*TASK BRIEF*. Scan the records below and copy every line that contains the string "lines".

[Dataset entries]
╔══

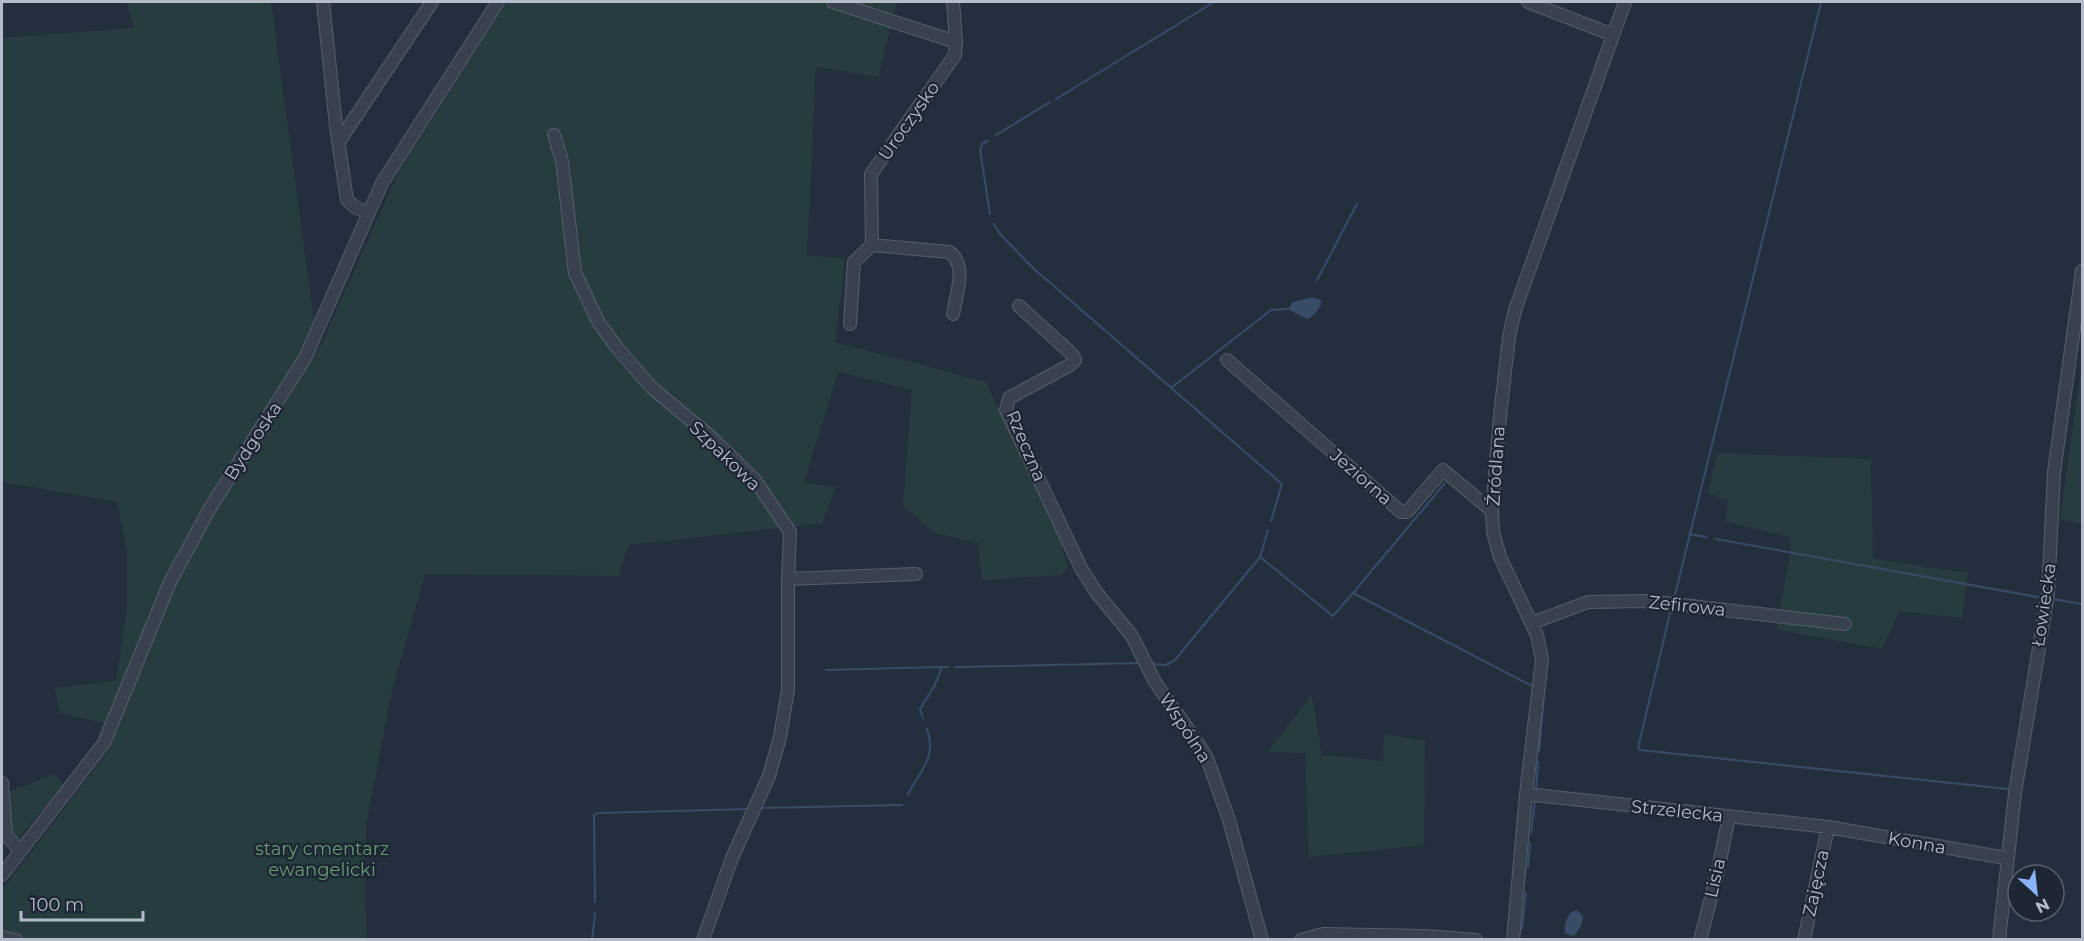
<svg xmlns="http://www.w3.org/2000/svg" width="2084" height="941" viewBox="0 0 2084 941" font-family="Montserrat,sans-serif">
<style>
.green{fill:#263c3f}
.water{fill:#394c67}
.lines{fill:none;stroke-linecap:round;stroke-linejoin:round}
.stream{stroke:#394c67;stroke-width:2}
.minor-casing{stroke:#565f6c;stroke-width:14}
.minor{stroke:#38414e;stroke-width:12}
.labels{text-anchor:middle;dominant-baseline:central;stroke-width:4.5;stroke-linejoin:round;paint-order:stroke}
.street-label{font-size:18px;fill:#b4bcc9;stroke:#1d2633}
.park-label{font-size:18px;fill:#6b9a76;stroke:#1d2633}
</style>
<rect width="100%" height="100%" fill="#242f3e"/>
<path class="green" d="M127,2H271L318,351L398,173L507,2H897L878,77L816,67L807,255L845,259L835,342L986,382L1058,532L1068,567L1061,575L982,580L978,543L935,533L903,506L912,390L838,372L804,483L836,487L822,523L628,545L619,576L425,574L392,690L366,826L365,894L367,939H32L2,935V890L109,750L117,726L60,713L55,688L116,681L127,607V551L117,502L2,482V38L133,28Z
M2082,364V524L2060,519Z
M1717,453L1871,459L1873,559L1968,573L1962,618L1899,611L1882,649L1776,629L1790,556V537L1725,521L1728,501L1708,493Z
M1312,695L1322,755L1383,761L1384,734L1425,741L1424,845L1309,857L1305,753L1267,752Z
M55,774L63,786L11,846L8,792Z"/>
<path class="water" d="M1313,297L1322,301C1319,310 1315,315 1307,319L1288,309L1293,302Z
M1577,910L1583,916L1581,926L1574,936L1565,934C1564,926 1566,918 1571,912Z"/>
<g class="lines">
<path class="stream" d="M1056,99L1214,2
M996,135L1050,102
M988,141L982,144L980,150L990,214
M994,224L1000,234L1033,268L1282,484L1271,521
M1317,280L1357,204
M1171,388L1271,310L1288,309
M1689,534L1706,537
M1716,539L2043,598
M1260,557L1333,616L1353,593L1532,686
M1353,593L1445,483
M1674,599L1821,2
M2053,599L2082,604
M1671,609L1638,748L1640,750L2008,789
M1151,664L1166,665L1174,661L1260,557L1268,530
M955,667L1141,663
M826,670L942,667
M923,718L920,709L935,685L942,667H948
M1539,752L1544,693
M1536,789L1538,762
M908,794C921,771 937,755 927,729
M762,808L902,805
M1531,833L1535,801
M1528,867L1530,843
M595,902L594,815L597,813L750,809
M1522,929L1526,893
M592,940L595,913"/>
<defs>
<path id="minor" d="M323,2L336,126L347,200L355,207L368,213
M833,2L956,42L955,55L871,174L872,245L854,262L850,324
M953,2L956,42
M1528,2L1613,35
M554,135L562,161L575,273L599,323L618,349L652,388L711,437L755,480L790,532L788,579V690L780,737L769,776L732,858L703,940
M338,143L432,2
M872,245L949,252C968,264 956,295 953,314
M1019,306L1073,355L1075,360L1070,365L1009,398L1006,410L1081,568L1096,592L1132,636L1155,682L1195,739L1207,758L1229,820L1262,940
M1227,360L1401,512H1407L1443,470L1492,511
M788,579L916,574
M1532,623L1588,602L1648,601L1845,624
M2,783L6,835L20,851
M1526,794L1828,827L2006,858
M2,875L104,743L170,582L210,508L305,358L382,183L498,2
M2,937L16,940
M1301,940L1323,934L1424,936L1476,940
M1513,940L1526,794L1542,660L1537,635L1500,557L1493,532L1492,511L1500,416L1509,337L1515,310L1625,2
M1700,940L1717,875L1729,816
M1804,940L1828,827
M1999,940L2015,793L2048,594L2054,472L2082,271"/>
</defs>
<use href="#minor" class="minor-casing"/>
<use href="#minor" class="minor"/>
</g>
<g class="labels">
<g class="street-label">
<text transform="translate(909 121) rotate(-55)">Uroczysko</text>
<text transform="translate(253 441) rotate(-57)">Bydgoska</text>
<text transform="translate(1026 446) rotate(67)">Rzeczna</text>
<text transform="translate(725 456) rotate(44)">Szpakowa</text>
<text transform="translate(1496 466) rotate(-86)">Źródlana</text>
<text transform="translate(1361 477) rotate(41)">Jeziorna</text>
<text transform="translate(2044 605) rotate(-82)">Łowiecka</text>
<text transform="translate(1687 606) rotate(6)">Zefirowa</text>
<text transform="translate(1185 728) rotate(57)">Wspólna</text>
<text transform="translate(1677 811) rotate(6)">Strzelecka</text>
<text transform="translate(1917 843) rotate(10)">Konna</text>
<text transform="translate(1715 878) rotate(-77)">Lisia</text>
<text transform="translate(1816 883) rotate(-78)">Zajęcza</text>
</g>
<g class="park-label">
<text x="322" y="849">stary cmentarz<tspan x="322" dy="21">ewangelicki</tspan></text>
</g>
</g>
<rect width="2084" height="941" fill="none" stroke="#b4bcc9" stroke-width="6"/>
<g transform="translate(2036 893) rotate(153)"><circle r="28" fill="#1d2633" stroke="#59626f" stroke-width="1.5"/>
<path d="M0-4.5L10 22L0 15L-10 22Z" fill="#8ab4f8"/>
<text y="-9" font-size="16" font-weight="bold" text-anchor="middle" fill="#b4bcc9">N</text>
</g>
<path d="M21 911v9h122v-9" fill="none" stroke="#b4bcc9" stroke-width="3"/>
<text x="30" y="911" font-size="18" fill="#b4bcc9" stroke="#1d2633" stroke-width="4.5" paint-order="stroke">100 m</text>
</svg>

╚══
╔══

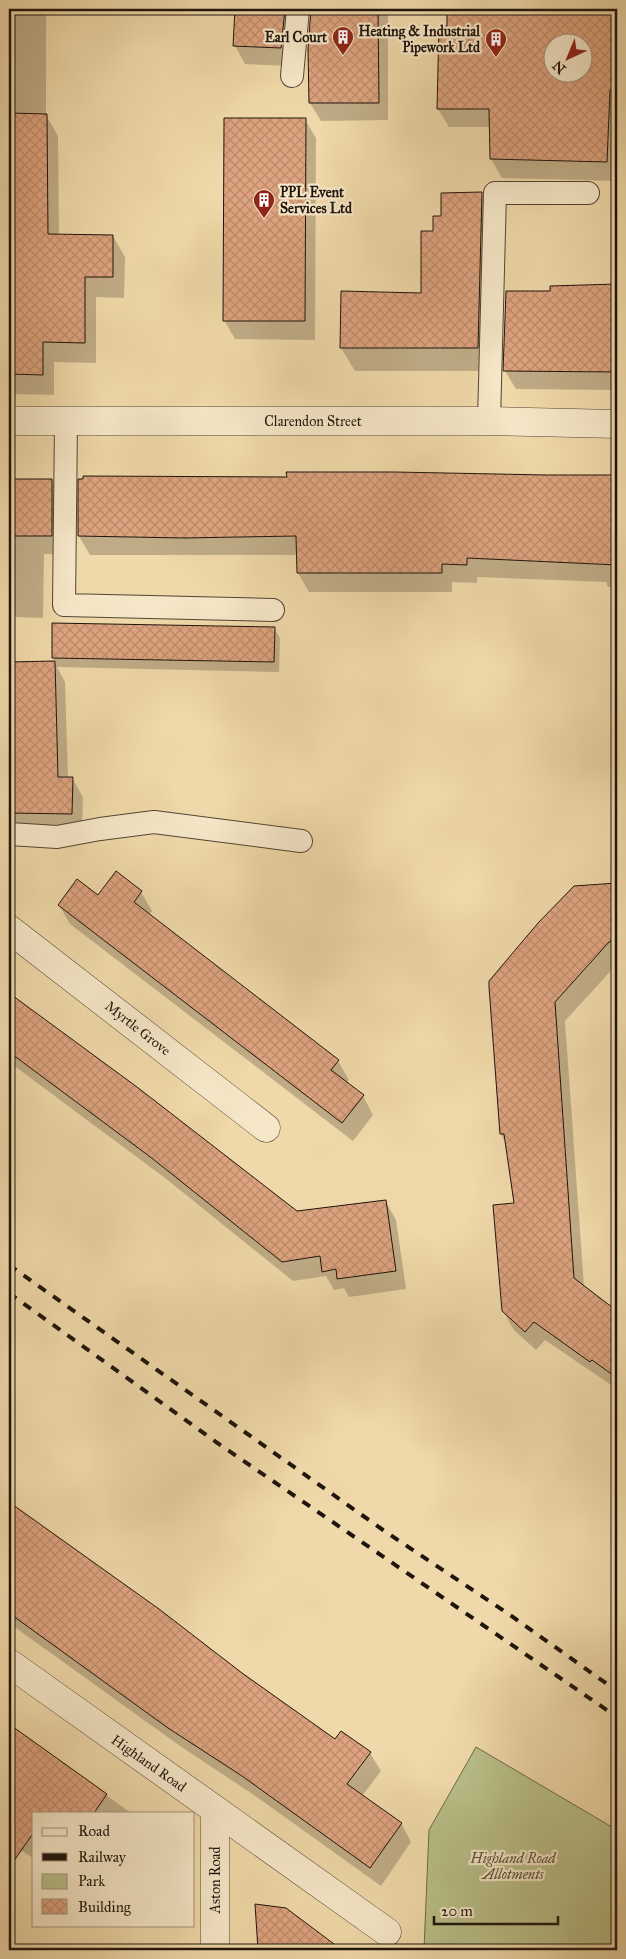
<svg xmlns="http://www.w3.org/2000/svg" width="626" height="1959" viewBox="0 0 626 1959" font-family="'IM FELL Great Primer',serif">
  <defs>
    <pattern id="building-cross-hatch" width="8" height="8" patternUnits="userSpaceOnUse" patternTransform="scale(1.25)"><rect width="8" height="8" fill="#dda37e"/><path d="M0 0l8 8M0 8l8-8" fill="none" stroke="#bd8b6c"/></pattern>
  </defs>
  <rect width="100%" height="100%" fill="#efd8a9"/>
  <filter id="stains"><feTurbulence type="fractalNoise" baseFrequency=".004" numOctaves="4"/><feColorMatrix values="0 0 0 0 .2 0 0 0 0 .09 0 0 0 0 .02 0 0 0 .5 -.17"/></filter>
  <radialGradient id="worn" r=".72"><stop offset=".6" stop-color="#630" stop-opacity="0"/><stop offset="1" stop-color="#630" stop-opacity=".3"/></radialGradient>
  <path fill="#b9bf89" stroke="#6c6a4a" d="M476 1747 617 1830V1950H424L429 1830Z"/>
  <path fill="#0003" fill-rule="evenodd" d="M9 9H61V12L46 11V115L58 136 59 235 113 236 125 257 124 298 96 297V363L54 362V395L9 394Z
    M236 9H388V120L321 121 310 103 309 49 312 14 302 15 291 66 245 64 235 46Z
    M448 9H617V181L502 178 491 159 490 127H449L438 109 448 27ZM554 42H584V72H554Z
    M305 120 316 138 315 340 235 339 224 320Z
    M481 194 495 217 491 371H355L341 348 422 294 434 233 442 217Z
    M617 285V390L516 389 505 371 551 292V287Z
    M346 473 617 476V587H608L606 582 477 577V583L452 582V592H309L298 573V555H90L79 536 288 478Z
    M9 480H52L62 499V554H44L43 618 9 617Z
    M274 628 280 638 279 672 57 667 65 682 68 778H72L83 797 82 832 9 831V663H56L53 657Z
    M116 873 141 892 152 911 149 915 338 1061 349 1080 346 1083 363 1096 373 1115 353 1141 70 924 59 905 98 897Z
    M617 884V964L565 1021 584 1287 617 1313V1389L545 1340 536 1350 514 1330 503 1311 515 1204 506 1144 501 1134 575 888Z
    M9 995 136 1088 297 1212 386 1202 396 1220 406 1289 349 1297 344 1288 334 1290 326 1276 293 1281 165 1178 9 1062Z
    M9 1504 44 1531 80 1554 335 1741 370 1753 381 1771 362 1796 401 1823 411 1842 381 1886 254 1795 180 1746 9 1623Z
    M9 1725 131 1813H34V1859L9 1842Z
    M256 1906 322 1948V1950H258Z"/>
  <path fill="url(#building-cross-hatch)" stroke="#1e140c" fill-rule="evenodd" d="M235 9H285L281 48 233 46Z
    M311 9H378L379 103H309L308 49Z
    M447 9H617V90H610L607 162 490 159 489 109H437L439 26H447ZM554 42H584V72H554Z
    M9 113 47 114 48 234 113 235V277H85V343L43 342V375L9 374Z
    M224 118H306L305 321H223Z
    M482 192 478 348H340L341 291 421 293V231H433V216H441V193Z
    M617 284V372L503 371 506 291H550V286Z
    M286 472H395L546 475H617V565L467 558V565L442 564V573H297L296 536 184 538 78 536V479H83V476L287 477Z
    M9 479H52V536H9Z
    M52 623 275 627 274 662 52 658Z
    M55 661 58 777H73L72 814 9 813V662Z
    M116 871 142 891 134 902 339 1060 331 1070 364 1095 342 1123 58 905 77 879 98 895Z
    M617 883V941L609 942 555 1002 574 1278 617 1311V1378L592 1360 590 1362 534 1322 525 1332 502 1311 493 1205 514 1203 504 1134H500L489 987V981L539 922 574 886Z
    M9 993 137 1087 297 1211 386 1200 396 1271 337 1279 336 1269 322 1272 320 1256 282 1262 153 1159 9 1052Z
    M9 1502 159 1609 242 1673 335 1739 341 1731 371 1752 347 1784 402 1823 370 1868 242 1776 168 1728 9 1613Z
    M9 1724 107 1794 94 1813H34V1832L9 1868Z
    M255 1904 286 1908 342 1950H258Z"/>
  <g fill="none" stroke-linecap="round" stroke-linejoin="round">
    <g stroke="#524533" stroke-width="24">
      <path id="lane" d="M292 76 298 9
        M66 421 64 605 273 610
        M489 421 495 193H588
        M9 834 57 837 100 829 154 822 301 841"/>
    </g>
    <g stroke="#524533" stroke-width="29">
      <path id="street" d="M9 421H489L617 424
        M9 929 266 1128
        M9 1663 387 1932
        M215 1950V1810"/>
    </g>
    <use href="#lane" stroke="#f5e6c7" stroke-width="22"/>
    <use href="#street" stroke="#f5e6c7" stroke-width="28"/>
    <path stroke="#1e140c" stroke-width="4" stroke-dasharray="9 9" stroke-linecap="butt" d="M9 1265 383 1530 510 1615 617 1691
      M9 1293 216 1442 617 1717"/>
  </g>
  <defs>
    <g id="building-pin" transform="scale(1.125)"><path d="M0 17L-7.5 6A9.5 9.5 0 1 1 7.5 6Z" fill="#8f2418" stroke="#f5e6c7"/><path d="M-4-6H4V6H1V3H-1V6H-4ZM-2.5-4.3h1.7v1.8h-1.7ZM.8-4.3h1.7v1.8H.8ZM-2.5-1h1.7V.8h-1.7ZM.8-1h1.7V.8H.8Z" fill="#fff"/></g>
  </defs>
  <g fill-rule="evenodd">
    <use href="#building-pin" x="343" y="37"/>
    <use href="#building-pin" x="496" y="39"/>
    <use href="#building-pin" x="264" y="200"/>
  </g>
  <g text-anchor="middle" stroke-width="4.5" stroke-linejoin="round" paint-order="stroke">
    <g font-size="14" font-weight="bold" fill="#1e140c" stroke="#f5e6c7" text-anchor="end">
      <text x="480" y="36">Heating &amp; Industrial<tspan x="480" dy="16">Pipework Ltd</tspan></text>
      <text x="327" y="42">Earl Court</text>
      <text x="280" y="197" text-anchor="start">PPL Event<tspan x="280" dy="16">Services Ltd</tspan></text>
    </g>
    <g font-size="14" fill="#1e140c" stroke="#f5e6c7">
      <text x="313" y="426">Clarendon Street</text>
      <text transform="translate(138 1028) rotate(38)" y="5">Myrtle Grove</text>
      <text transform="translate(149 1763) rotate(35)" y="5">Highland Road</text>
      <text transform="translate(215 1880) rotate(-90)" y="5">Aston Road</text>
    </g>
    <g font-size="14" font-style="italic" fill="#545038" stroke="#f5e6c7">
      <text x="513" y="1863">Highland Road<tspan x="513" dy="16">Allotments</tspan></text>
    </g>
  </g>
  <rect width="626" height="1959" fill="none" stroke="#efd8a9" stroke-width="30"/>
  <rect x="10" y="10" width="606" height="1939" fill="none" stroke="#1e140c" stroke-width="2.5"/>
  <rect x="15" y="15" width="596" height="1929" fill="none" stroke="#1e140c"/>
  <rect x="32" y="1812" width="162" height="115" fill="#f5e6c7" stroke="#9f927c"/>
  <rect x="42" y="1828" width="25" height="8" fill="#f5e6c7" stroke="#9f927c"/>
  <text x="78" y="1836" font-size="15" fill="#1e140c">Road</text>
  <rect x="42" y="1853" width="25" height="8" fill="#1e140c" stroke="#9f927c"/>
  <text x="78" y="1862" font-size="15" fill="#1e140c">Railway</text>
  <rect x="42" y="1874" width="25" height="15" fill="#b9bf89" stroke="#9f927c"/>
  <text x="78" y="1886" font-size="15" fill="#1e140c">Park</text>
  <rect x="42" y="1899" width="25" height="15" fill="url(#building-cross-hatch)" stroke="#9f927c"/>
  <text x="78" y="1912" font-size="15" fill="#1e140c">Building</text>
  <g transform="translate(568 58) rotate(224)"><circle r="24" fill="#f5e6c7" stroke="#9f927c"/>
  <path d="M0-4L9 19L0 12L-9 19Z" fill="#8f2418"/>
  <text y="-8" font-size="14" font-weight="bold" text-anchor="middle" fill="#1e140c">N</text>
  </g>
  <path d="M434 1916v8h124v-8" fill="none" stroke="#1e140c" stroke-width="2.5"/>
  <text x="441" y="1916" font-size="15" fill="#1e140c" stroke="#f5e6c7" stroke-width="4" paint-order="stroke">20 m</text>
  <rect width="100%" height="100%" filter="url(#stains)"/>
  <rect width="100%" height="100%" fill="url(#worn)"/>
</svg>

╚══

*EXERCISE SOLUTION*.
.lines{fill:none;stroke-linecap:round;stroke-linejoin:round}
<g class="lines">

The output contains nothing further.